=== Section Start ===
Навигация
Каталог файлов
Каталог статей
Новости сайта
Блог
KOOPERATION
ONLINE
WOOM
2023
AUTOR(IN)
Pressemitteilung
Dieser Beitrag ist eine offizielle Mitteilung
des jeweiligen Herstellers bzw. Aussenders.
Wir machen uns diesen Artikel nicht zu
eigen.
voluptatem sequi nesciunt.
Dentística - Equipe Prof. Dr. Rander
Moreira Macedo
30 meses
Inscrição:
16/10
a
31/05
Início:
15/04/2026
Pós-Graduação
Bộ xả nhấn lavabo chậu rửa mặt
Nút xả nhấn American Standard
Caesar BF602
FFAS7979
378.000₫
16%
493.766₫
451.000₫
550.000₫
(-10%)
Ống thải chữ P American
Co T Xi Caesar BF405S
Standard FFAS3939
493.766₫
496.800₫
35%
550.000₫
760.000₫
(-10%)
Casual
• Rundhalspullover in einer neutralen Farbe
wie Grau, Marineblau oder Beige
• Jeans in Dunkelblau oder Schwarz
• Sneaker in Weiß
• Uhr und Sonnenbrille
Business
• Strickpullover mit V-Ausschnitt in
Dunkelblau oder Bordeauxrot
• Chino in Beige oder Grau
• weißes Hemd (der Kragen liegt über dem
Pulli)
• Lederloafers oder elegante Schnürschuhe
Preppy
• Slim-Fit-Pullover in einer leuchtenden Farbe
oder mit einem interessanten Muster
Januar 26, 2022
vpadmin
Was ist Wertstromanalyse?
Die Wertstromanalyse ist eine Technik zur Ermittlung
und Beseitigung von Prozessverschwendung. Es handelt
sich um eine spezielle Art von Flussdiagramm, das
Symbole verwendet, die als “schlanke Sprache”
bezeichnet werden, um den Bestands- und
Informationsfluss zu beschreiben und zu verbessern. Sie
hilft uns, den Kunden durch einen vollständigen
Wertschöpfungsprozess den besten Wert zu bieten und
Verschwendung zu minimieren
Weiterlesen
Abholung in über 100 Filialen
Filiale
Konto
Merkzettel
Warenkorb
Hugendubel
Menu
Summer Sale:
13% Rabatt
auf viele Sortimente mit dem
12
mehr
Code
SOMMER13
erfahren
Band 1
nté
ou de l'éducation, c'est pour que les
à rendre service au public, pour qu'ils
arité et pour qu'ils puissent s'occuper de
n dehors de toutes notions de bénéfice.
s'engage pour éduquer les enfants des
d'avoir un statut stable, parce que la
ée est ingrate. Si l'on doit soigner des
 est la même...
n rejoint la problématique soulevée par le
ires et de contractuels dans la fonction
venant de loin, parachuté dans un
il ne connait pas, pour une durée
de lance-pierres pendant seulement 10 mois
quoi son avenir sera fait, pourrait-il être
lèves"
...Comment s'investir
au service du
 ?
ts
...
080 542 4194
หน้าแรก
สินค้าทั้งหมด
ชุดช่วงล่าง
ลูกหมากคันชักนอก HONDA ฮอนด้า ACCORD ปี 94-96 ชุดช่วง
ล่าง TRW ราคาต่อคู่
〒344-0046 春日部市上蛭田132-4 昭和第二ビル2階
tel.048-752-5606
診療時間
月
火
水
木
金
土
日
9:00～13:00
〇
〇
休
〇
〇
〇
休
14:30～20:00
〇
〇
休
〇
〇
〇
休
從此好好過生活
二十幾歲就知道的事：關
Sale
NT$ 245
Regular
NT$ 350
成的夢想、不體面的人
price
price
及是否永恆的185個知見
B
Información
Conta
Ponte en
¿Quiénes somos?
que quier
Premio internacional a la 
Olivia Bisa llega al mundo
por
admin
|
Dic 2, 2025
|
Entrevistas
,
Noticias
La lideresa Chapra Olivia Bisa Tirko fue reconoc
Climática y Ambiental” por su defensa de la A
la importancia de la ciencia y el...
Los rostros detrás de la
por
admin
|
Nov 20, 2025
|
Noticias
=== Section End ===
=== Section Start ===
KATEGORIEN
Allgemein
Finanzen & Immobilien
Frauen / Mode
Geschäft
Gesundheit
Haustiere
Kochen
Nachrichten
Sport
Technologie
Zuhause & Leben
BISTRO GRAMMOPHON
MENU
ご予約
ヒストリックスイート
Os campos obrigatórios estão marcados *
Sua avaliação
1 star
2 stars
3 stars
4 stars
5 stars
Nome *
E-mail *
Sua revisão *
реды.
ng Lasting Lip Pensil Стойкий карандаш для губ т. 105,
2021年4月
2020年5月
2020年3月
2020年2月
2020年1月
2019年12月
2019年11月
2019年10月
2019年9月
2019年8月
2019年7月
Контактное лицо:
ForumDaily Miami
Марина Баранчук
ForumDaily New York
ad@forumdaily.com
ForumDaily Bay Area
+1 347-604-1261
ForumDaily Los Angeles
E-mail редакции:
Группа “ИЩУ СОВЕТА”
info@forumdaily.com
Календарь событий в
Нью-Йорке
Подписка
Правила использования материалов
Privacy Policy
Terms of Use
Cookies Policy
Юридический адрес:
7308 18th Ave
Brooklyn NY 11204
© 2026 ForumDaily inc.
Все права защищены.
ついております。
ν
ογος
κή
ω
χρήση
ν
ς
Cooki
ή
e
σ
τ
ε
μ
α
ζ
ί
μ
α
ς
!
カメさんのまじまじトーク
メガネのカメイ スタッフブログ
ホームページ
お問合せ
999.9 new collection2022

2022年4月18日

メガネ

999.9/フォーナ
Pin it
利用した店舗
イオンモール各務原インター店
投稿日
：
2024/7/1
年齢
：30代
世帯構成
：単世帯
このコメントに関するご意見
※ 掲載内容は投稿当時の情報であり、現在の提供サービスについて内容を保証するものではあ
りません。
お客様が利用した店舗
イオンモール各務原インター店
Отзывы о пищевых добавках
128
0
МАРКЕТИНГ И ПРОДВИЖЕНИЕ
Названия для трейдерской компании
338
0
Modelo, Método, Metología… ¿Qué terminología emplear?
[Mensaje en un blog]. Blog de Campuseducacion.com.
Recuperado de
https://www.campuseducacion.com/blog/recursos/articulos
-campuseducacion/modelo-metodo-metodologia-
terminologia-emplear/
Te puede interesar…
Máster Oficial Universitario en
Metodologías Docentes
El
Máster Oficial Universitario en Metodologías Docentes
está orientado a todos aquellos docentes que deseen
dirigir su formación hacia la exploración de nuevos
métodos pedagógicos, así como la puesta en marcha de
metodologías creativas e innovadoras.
=== Section End ===
=== Section Start ===
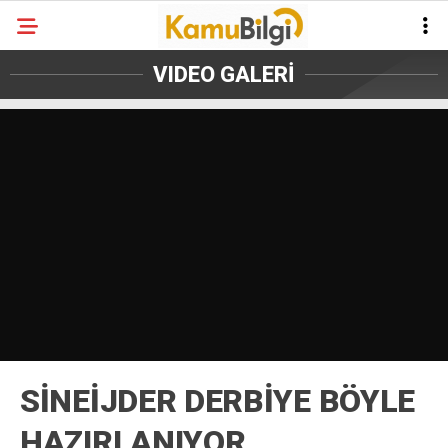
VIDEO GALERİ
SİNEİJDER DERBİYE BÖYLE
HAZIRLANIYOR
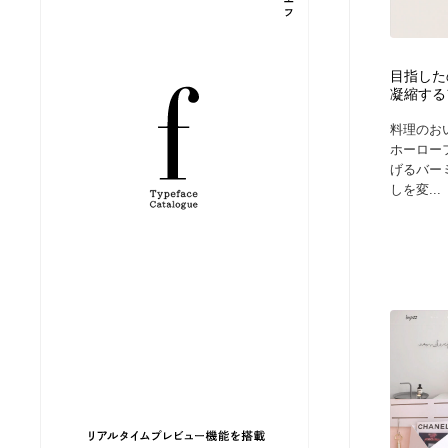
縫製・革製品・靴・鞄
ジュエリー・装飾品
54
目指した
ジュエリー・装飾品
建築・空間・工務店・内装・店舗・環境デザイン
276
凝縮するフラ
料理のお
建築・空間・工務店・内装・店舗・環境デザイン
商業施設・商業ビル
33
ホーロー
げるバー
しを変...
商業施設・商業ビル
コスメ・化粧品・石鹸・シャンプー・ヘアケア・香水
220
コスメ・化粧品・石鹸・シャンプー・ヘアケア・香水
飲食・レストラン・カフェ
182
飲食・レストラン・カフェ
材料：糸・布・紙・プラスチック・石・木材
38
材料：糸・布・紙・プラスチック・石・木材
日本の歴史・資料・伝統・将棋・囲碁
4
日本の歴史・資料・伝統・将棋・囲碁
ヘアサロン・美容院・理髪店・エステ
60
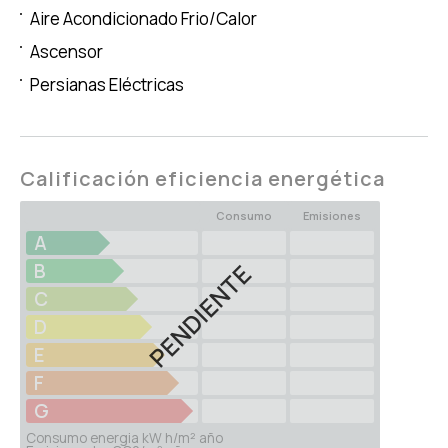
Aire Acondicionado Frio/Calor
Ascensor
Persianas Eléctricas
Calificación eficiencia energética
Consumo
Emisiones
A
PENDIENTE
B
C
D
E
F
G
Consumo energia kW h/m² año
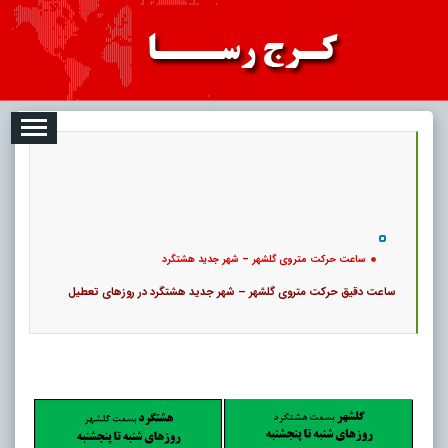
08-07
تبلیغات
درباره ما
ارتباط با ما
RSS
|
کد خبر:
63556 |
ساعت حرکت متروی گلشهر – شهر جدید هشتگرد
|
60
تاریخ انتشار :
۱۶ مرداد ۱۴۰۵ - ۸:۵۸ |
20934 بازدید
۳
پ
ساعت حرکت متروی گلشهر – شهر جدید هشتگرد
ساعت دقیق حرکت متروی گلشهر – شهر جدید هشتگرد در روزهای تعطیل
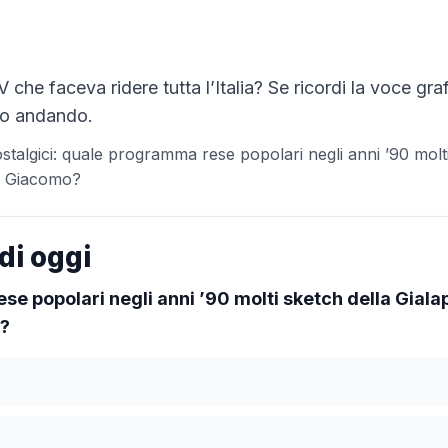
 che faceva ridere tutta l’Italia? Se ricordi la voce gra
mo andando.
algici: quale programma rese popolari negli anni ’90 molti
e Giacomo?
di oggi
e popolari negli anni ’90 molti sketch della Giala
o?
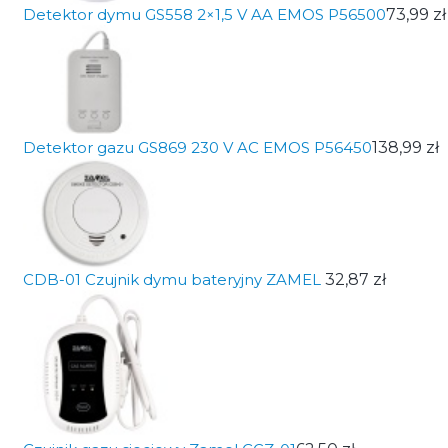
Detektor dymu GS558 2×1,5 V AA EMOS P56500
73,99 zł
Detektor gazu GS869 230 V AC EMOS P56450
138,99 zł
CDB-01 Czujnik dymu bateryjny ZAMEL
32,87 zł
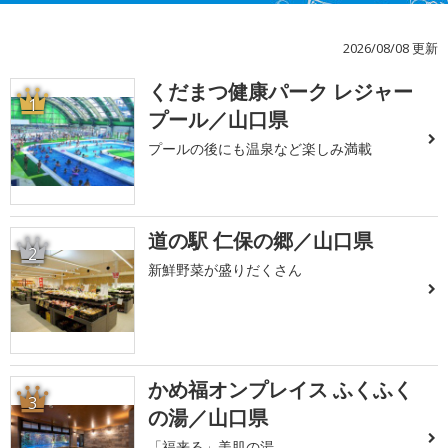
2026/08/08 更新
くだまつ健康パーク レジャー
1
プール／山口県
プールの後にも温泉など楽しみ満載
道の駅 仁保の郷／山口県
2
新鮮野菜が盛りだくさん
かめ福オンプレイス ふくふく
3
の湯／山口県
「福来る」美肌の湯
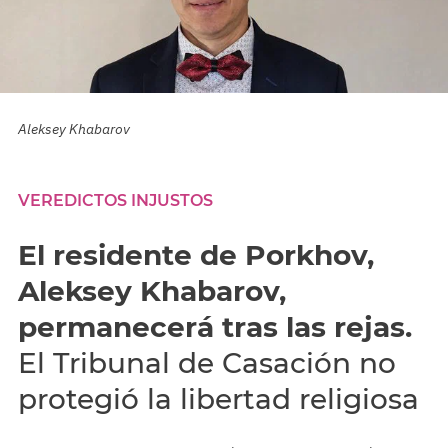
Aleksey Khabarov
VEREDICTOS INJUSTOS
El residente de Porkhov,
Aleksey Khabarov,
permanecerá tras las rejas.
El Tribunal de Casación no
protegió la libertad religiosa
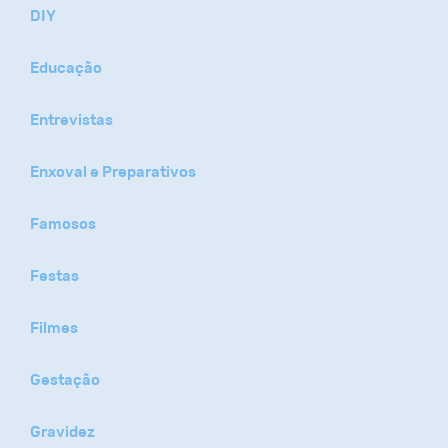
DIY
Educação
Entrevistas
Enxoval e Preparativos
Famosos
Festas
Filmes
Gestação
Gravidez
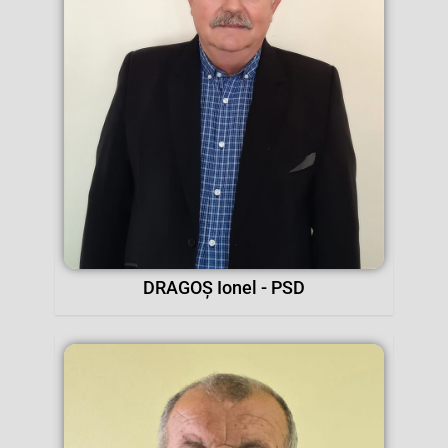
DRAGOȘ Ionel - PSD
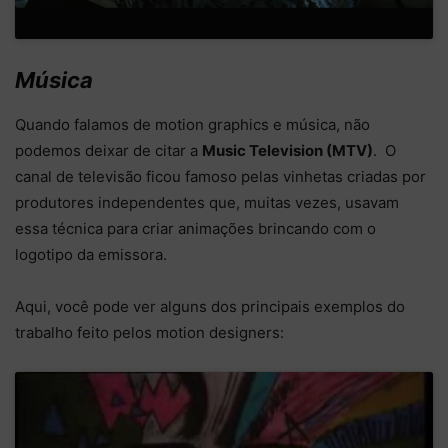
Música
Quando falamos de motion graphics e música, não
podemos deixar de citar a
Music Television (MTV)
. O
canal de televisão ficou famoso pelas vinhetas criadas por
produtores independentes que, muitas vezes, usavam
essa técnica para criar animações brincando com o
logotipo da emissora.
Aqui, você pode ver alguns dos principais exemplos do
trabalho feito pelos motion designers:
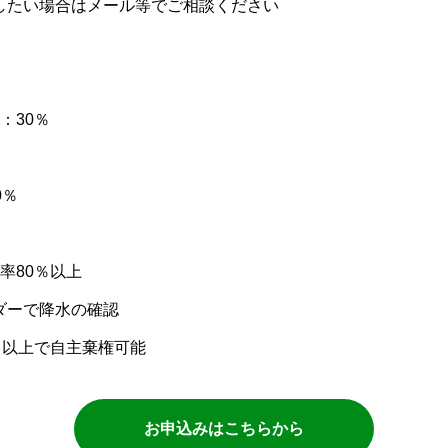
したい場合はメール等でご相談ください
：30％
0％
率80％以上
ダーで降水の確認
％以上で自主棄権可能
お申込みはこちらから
=== Section End ===
Instructions for the task => Locate each line in the data above that contains the string "Farbe", treating uppercase and lowercase letters as distinct, and copy every such line.

Task output =>
• Rundhalspullover in einer neutralen Farbe
• Slim-Fit-Pullover in einer leuchtenden Farbe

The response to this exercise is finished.